Termination and Modification of the Plan.

      The Board of Directors, with such approval of the shareholders as may be required, may modify or terminate the Plan and from time to time may suspend, and if suspended, may reinstate any or all of the provisions of the Plan, except that no modification, suspension or termination of the Plan may, without the consent of the grantee affected, alter or impair any grant previously made under the Plan.

      With the consent of the grantee affected thereby, and with such approval of the shareholders as may be required, the Committee may amend or modify a grant in any manner to the extent that the Committee would have had the authority to make such grant as so modified or amended, including without limitation to change the date or dates as of which (i) an option becomes exercisable, (ii) a performance unit is to be determined or paid, or (iii) restrictions on shares are to be removed.

      The Committee shall be authorized to make minor or administrative modifications to the Plan as well as modifications to the Plan that may be dictated by requirements of federal or state laws applicable to the Company or that may be authorized or made desirable by such laws.

 

 

18.

Termination Date.

      The Plan shall terminate at the close of business on June 1, 2014.

 

 

19.

Cash Awards.

      The Committee may authorize cash awards to any participant receiving shares under the Plan in order to assist such participant in meeting his or her tax obligations with respect to such shares.

 

 

20.

Transferability.

      No option, SAR, or performance unit, or any right thereunder may be transferred by a participant except by will or the laws of descent and distribution, pursuant to a qualified domestic relations order (as defined in the Code or the Employee Retirement Income Security Act of 1974, as amended) or, during his or her lifetime, to one or more members of his or her family, to one or more trusts for the benefit of one or more members of his or her family, or to a partnership or partnerships of members of his or her family, provided that no consideration is paid for the transfer and that such transfer would not result in the loss of any exemption under Rule 16b-3 with respect to any grant hereunder.

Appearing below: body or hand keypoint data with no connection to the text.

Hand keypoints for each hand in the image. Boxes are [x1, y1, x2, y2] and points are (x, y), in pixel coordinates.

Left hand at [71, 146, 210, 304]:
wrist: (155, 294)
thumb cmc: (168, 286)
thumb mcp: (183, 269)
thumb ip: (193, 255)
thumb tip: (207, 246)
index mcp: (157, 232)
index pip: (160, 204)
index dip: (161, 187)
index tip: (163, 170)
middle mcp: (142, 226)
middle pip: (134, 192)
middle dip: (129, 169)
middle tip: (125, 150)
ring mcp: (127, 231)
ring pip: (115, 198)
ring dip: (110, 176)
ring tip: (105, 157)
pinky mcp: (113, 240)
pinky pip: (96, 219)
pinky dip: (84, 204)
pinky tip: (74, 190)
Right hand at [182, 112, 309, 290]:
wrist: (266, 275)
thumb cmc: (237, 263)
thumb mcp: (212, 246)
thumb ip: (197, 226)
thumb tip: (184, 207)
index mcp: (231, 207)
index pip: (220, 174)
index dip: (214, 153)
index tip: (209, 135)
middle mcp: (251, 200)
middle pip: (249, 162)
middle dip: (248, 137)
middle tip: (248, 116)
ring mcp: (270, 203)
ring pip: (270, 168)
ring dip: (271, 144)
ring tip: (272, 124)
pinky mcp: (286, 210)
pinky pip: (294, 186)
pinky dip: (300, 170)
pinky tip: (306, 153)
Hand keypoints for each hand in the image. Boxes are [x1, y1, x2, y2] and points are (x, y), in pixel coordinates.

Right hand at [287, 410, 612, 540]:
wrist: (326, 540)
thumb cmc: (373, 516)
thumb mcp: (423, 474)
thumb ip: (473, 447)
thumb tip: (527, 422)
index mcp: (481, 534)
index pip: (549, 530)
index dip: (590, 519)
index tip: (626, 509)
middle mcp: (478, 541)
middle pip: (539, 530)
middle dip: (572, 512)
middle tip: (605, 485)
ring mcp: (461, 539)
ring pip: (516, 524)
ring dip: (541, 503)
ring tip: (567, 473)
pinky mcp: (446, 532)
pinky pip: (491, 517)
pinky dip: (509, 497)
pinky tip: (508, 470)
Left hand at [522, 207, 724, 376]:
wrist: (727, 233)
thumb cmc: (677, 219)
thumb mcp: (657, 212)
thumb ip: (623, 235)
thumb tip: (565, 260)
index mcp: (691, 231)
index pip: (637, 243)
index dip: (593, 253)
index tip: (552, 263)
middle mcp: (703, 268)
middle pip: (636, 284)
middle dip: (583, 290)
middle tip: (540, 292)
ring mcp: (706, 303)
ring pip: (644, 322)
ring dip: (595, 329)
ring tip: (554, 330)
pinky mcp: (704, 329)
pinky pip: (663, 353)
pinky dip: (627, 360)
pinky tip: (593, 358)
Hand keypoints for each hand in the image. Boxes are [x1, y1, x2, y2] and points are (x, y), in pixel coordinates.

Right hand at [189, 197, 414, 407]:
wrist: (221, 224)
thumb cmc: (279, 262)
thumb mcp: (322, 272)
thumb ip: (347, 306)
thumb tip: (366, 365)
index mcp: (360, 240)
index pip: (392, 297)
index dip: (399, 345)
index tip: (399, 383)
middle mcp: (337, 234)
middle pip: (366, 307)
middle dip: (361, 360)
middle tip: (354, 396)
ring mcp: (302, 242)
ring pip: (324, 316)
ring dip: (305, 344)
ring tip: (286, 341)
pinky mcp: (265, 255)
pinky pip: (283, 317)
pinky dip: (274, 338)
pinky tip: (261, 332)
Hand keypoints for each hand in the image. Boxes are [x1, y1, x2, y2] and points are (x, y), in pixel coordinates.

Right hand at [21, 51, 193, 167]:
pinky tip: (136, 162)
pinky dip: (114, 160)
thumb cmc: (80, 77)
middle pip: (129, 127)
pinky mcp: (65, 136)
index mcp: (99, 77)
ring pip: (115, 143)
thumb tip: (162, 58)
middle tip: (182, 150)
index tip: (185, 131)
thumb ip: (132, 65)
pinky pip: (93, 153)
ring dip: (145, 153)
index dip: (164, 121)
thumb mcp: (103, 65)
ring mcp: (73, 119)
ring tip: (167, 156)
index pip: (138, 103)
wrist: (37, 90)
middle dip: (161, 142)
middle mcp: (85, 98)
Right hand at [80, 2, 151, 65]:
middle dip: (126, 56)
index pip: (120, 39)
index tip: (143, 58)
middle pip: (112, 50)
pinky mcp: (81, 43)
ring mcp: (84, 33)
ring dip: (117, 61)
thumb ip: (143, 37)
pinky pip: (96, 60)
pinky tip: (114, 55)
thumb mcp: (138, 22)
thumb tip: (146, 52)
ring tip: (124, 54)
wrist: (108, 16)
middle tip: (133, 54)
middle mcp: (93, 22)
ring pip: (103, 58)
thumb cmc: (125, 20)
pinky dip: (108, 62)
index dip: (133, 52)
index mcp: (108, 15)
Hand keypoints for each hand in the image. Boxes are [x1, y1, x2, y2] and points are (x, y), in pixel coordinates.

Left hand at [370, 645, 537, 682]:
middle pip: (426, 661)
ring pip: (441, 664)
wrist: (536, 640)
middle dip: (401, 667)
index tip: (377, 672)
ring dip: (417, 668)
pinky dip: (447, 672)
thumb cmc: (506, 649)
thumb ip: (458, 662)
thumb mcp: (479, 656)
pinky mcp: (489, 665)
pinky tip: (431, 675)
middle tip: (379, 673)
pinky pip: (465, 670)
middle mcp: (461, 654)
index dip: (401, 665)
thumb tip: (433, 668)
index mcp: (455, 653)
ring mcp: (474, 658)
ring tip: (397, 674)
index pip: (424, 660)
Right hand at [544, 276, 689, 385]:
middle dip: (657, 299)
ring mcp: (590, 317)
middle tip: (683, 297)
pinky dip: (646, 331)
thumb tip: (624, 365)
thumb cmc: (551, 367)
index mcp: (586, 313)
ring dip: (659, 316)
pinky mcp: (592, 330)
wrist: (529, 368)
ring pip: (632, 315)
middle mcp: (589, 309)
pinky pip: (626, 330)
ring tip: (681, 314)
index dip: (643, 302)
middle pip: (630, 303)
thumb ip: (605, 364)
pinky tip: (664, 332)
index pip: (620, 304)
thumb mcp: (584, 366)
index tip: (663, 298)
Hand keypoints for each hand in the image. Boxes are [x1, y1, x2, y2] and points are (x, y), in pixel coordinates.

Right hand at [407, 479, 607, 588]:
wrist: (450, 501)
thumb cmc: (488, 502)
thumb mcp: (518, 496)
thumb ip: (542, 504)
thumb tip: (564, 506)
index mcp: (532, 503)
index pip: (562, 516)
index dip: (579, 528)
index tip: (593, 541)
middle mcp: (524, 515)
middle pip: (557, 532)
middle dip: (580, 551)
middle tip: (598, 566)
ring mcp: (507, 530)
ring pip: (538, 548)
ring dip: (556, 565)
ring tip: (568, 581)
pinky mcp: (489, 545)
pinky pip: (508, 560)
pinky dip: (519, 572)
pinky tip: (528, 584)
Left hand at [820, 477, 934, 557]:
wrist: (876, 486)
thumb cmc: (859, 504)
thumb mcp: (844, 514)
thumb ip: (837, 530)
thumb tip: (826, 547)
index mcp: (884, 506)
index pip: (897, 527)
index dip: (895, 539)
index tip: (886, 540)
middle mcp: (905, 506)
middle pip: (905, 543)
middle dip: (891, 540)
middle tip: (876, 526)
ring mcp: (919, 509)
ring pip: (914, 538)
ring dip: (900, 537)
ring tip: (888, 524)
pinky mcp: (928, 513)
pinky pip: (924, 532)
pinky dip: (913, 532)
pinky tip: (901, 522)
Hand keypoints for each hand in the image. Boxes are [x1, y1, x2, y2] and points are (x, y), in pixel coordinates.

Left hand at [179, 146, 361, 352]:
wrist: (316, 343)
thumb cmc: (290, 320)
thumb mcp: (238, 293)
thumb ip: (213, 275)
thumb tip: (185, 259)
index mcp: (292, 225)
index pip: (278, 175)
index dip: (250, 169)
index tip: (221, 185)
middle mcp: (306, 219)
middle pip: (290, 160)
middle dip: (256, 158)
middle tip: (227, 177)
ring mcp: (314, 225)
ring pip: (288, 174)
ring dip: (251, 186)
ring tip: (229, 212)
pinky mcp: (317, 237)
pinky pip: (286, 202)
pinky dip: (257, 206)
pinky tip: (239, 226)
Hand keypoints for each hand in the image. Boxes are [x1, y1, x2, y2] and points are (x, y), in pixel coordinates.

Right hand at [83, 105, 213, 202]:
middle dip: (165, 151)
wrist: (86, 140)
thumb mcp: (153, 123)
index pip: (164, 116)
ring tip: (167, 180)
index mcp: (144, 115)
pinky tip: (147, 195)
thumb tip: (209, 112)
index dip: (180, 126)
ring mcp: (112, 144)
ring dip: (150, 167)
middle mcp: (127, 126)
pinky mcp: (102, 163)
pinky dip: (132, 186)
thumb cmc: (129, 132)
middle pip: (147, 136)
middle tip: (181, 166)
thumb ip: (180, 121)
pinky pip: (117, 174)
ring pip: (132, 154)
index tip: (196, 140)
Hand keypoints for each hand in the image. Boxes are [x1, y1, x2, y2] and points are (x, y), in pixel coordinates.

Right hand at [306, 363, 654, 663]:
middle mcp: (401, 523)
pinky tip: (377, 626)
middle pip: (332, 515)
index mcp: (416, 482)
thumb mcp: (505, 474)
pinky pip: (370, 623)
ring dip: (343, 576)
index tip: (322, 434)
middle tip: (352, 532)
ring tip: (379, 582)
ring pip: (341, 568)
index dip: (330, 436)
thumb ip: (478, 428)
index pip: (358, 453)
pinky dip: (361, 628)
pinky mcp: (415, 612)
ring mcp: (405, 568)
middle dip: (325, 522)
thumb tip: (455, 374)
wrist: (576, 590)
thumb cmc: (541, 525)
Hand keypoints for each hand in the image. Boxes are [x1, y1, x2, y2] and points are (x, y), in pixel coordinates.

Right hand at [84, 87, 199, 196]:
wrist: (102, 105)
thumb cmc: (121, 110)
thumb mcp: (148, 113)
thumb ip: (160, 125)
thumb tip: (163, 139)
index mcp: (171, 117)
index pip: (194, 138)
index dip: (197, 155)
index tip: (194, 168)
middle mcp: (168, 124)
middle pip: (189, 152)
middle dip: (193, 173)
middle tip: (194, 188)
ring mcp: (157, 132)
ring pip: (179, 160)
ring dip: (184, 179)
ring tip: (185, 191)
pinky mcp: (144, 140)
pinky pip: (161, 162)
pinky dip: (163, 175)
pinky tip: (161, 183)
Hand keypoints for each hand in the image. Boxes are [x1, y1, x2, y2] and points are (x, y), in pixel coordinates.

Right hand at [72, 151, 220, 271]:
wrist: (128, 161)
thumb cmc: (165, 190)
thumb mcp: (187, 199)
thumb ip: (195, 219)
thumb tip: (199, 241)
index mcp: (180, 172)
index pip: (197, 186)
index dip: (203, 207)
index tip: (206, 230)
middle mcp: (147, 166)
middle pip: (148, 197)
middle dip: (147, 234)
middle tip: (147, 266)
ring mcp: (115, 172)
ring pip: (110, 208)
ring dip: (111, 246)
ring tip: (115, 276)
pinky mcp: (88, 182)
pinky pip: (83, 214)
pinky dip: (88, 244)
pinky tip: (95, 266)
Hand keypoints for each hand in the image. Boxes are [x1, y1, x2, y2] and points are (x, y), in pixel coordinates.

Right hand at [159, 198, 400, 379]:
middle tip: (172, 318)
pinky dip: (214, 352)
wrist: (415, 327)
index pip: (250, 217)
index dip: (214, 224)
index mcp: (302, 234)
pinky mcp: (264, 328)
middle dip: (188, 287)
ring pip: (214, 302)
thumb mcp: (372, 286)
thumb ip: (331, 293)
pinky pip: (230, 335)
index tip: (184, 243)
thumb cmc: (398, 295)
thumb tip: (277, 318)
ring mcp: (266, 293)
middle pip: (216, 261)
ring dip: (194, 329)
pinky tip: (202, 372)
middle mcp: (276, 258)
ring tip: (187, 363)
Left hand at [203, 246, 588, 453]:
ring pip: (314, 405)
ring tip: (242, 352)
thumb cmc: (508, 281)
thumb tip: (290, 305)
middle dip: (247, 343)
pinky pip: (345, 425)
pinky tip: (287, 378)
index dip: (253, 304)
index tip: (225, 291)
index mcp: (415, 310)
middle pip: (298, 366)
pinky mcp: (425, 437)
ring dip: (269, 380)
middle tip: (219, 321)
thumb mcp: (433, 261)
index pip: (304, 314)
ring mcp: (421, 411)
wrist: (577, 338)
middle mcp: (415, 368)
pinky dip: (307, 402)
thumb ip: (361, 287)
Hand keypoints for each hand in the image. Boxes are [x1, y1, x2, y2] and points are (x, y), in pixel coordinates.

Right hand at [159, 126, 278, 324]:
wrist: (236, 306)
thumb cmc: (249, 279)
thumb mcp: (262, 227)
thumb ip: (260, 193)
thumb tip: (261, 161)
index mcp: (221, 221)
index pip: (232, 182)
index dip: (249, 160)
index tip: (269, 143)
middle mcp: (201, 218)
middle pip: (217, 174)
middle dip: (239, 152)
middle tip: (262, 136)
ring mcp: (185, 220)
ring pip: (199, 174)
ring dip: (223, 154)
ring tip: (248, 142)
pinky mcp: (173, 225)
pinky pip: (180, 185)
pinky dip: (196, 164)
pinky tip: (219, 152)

A transferee shall be subject to all restrictions, terms and conditions applicable to the transferor-participant and shall not be entitled to transfer the particular option, SAR, performance unit or right during his or her life.

 

 

21.

Nonqualified Deferred Compensation.

      Notwithstanding anything to the contrary in the Plan, in the event it is determined that any payment to be made under the Plan is considered “nonqualified deferred compensation” subject to Section 409A of the Code, payment will be delayed for six (6) months following separation from service.